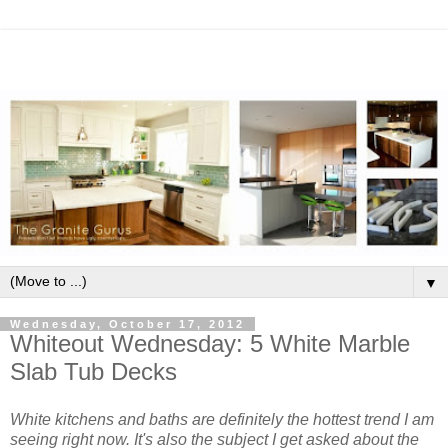
▼
Wednesday, October 17, 2012
Whiteout Wednesday: 5 White Marble
Slab Tub Decks
White kitchens and baths are definitely the hottest trend I am
seeing right now. It's also the subject I get asked about the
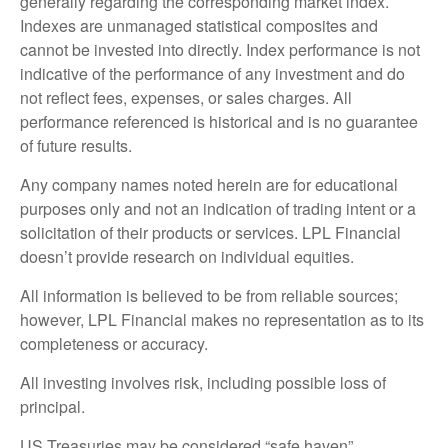
generally regarding the corresponding market index.
Indexes are unmanaged statistical composites and
cannot be invested into directly. Index performance is not
indicative of the performance of any investment and do
not reflect fees, expenses, or sales charges. All
performance referenced is historical and is no guarantee
of future results.
Any company names noted herein are for educational
purposes only and not an indication of trading intent or a
solicitation of their products or services. LPL Financial
doesn’t provide research on individual equities.
All information is believed to be from reliable sources;
however, LPL Financial makes no representation as to its
completeness or accuracy.
All investing involves risk, including possible loss of
principal.
US Treasuries may be considered “safe haven”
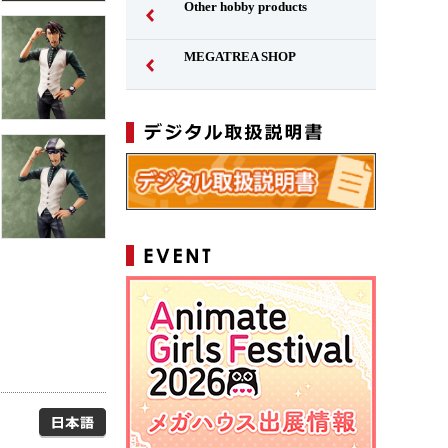
Other hobby products
MEGATREA SHOP
Japanese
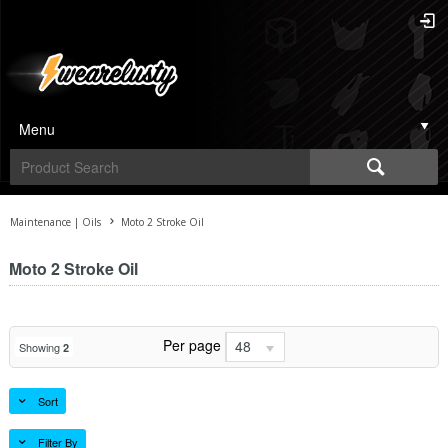
Menu
Maintenance | Oils
Moto 2 Stroke Oil
Moto 2 Stroke Oil
Per page
48
Showing
2
Sort
Filter By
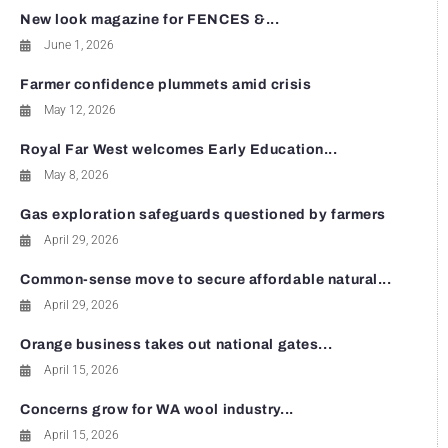
New look magazine for FENCES &...
June 1, 2026
Farmer confidence plummets amid crisis
May 12, 2026
Royal Far West welcomes Early Education...
May 8, 2026
Gas exploration safeguards questioned by farmers
April 29, 2026
Common-sense move to secure affordable natural...
April 29, 2026
Orange business takes out national gates...
April 15, 2026
Concerns grow for WA wool industry...
April 15, 2026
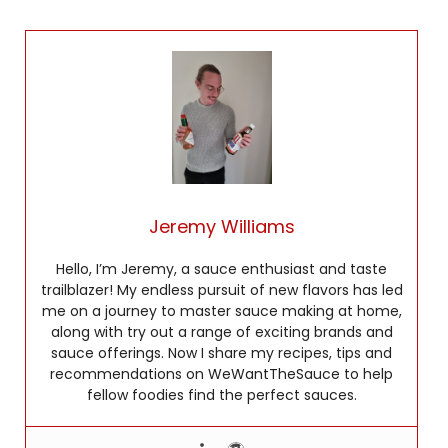
Jeremy Williams
Hello, I’m Jeremy, a sauce enthusiast and taste
trailblazer! My endless pursuit of new flavors has led
me on a journey to master sauce making at home,
along with try out a range of exciting brands and
sauce offerings. Now I share my recipes, tips and
recommendations on WeWantTheSauce to help
fellow foodies find the perfect sauces.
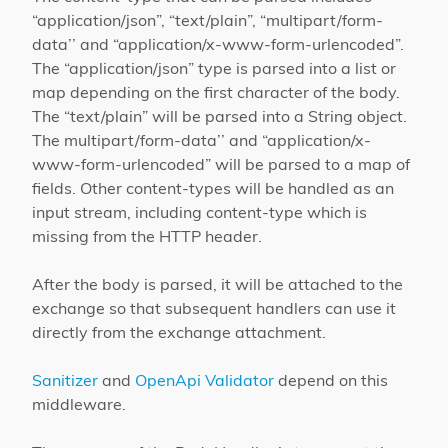
“application/json”, “text/plain”, “multipart/form-
data’’ and “application/x-www-form-urlencoded”.
The “application/json” type is parsed into a list or
map depending on the first character of the body.
The “text/plain” will be parsed into a String object.
The multipart/form-data’’ and “application/x-
www-form-urlencoded” will be parsed to a map of
fields. Other content-types will be handled as an
input stream, including content-type which is
missing from the HTTP header.
After the body is parsed, it will be attached to the
exchange so that subsequent handlers can use it
directly from the exchange attachment.
Sanitizer
and
OpenApi Validator
depend on this
middleware.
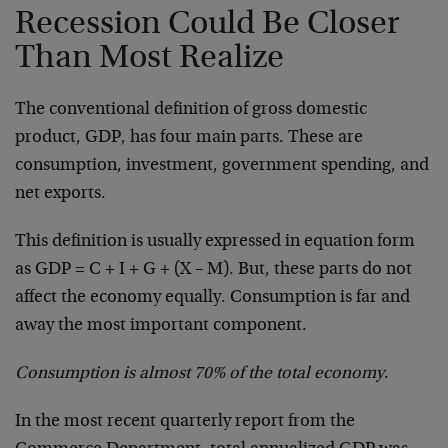
Recession Could Be Closer
Than Most Realize
The conventional definition of gross domestic
product, GDP, has four main parts. These are
consumption, investment, government spending, and
net exports.
This definition is usually expressed in equation form
as GDP = C + I + G + (X – M). But, these parts do not
affect the economy equally. Consumption is far and
away the most important component.
Consumption is almost 70% of the total economy
.
In the most recent quarterly report from the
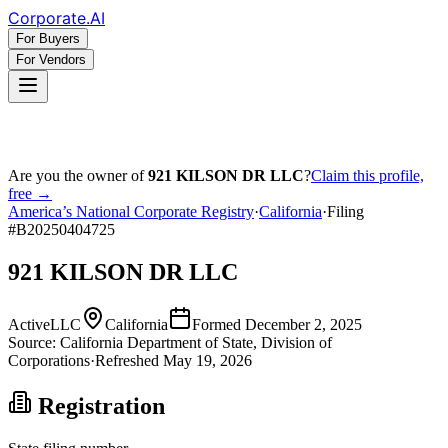
Corporate
.AI
For Buyers
For Vendors
Are you the owner of
921 KILSON DR LLC
?
Claim this profile,
free →
America’s National Corporate Registry
·
California
·
Filing
#
B20250404725
921 KILSON DR LLC
Active
LLC
California
Formed
December 2, 2025
Source:
California
Department of State, Division of
Corporations
·
Refreshed
May 19, 2026
Registration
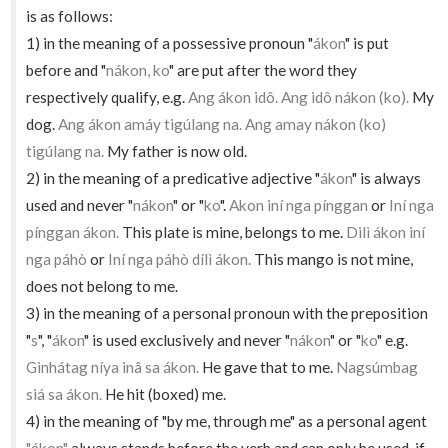
is as follows:
1) in the meaning of a possessive pronoun "
ákon
" is put
before and "
nákon, ko
" are put after the word they
respectively qualify, e.g.
Ang ákon idô. Ang idô nákon (ko).
My
dog.
Ang ákon amáy tigúlang na. Ang amay nákon (ko)
tigúlang na.
My father is now old.
2) in the meaning of a predicative adjective "
ákon
" is always
used and never "
nákon
" or "
ko
".
Akon iní nga pínggan
or
Iní nga
pínggan ákon.
This plate is mine, belongs to me.
Dilì ákon iní
nga páhò
or
Iní nga páhò dílì ákon.
This mango is not mine,
does not belong to me.
3) in the meaning of a personal pronoun with the preposition
"
s
", "
ákon
" is used exclusively and never "
nákon
" or "
ko
" e.g.
Ginhátag níya inâ sa ákon.
He gave that to me.
Nagsúmbag
siá sa ákon.
He hit (boxed) me.
4) in the meaning of "by me, through me" as a personal agent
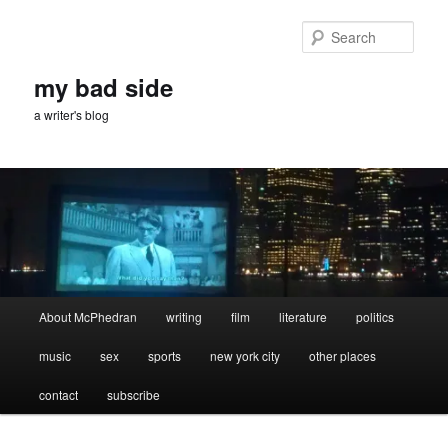
Skip
Skip
to
to
Sear
primary
secondary
content
content
my bad side
a writer's blog
Main
About McPhedran
writing
film
literature
politics
menu
music
sex
sports
new york city
other places
contact
subscribe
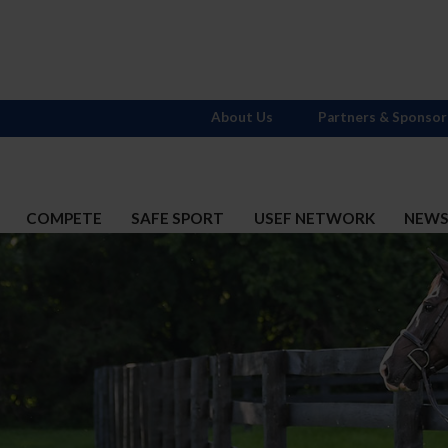
About Us
Partners & Sponsor
COMPETE
SAFE SPORT
USEF NETWORK
NEW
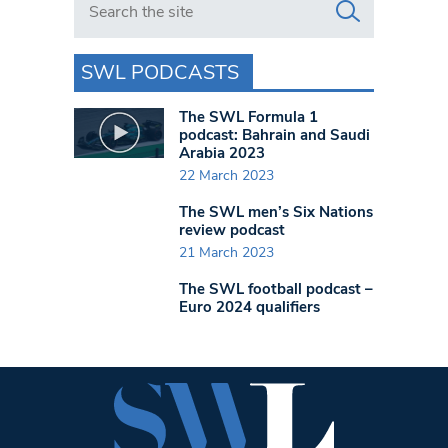
SWL PODCASTS
The SWL Formula 1
podcast: Bahrain and Saudi
Arabia 2023
22 March 2023
The SWL men’s Six Nations
review podcast
21 March 2023
The SWL football podcast –
Euro 2024 qualifiers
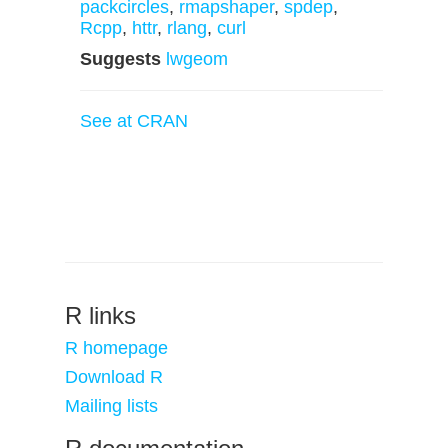
packcircles
,
rmapshaper
,
spdep
,
Rcpp
,
httr
,
rlang
,
curl
Suggests
lwgeom
See at CRAN
R links
R homepage
Download R
Mailing lists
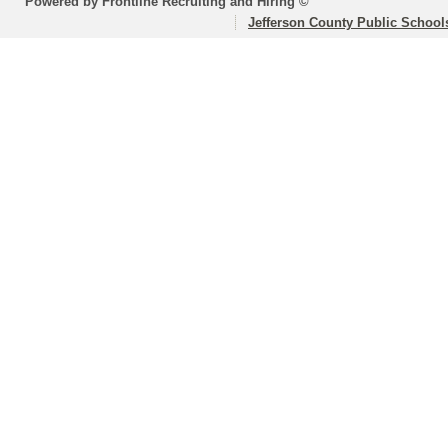
Powered by Frontline Recruiting and Hiring ©
Jefferson County Public School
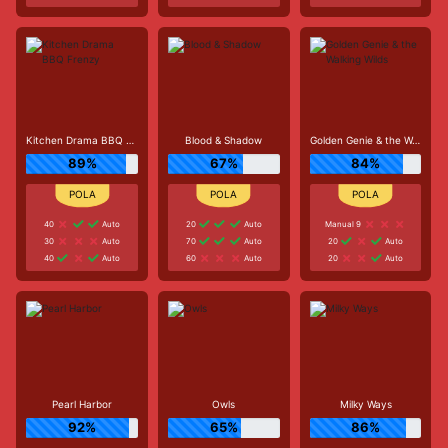
Kitchen Drama BBQ Frenzy
Blood & Shadow
Golden Genie & the Walking Wilds
89%
67%
84%
40
Auto
20
Auto
Manual 9
30
Auto
70
Auto
20
Auto
40
Auto
60
Auto
20
Auto
Pearl Harbor
Owls
Milky Ways
92%
65%
86%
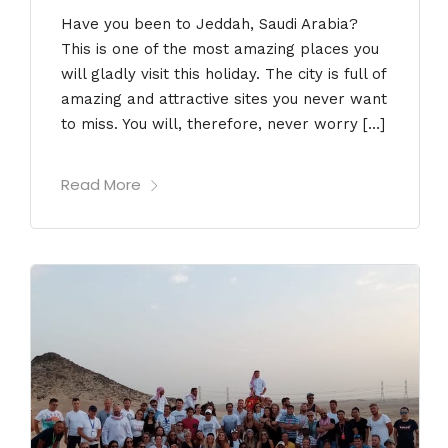
Have you been to Jeddah, Saudi Arabia?
This is one of the most amazing places you
will gladly visit this holiday. The city is full of
amazing and attractive sites you never want
to miss. You will, therefore, never worry […]
Read More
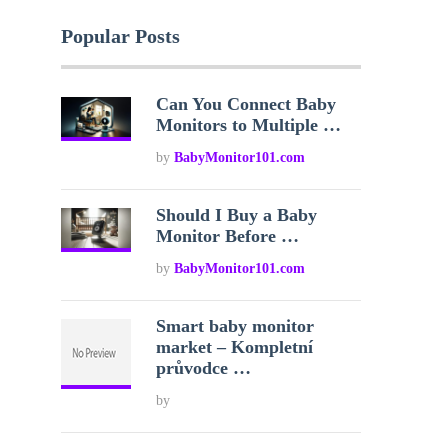
Popular Posts
Can You Connect Baby
Monitors to Multiple …
by
BabyMonitor101.com
Should I Buy a Baby
Monitor Before …
by
BabyMonitor101.com
Smart baby monitor
market – Kompletní
průvodce …
by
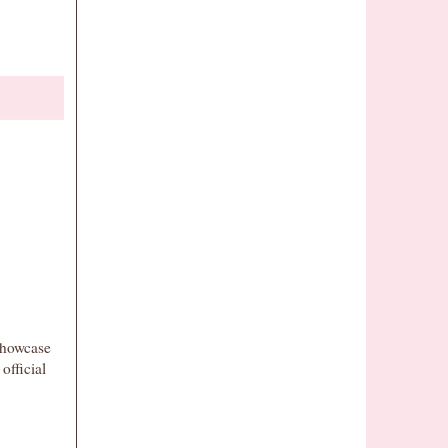
showcase
 official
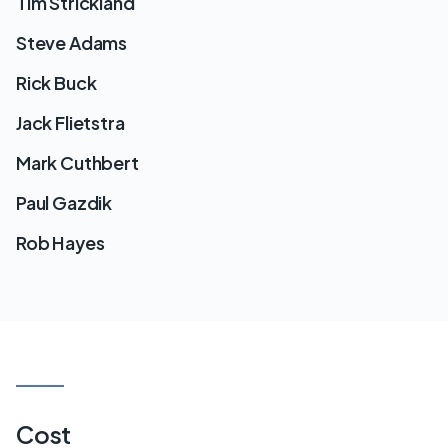
Tim Strickland
Steve Adams
Rick Buck
Jack Flietstra
Mark Cuthbert
Paul Gazdik
Rob Hayes
Cost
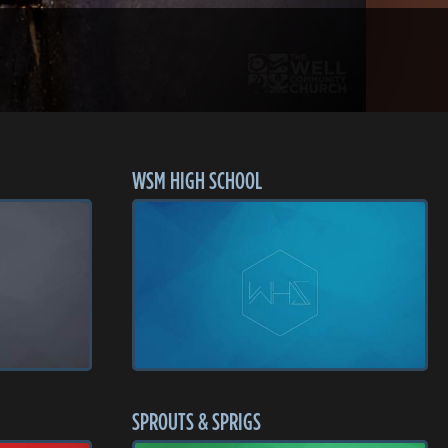
WSM HIGH SCHOOL
SPROUTS & SPRIGS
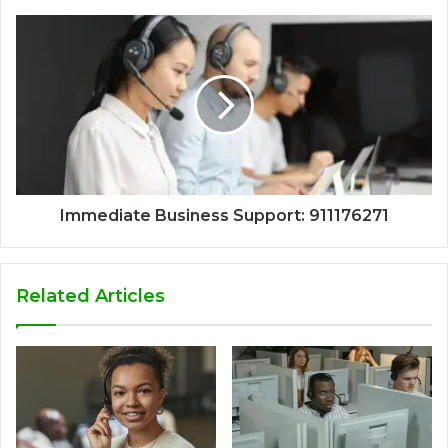
Immediate Business Support: 911176271
Related Articles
§
▶ [WHAT TO DO]:
Determine how many lines of the entries above contain the word "used". Give only that number.

▶ [SOLVED EXERCISE]:
2